Centuries of subjugation did not destroy us. Instead, we persevered through overwhelming odds, with so many reasons to be proud. Unfortunately the colour black has always been associated with the word BAD. Every dictionary will have the word black to mean bad, grim, angry, bleak, sinister, evil… and the list goes on and on. In contrast, the word WHITE in a dictionary simply means good, clean or pure. The truth is ‘bad’ is not dependent on colour. It’s an individualistic social degeneracy. In the same way, ‘good’ is not reliant on the colour white.

Nonetheless, this figure from my past had believed all the terrible things he had heard about black people to be accurate during his youthful years. His journey of redemption and clarity began when he took a job in South Africa, where he met the woman he would eventually marry.

I believe that my adversary from my school and college years rewrote the turbulent history we had together. I accepted his invite for Sunday lunch at his home and it was inspirational to observe the respect and quality of his family life, conversing with his teenage twin daughters. It was sometimes difficult for me to digest that their father used to be a mentally and physically abusive racist who fanatically enjoyed  making the lives of black people execrable.

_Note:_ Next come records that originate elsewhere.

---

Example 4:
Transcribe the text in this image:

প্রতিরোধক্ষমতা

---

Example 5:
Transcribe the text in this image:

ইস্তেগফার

After devouring a wonderful meal of roast chicken, roast potatos, sweetcorn and rice prepared by his half black half indian South African wife, we reminisced some more about those past days. He apologised for what he used to be. I could see he was ashamed and more than disgusted for the things he had done, not just to me but to people of colour. Entertained by such a nice family and a man who had clearly done a complete 360 in life, I readily accepted his sincere apology.

Before I left his nice family and home we embraced in farewell and he asked me if I knew what the colourlessness of clarity is. I looked at him, baffled. I’d never heard this phrase before.

A newborn baby or young infant has no perspective of the colour of the baby or infant next to them but they are happy and smiling to be surrounded by tiny people the same as them – human. When can we once again reach a level that makes us realise there’s something much more valuable, something much more important than colour? When colour is no longer a representation of who we are – only the person and the beauty of who we are as people – then we have found the colourlessness of clarity.

I currently think that racism is not the state of a nation but the state of individual minds teaching an ideology that divides one race from another because of an unwillingness to accept that people are the same, regardless of country. Culture is a unique element that should be explored and not feared.

I suppose we are all frightened of what we don’t understand, of what we don’t recognise as being normal behaviour. It would be absurd to hate a person because they love cats instead of dogs, or to make an enemy because of their coffee or tea preferences, but that’s exactly what’s been happening for centuries – illogical behaviour and thinking relating to the colour of a person’s skin.

Maybe a day will come when all of us will have the common sense to accept that we are all one, living on one world.

Maybe a journey of acceptance will permit us to see the beauty of the human race.

Maybe the colourlessness of clarity will prevail, taking us into a future that has no resemblance to the evil, wicked, hateful events that shamefully scar the  history of mankind.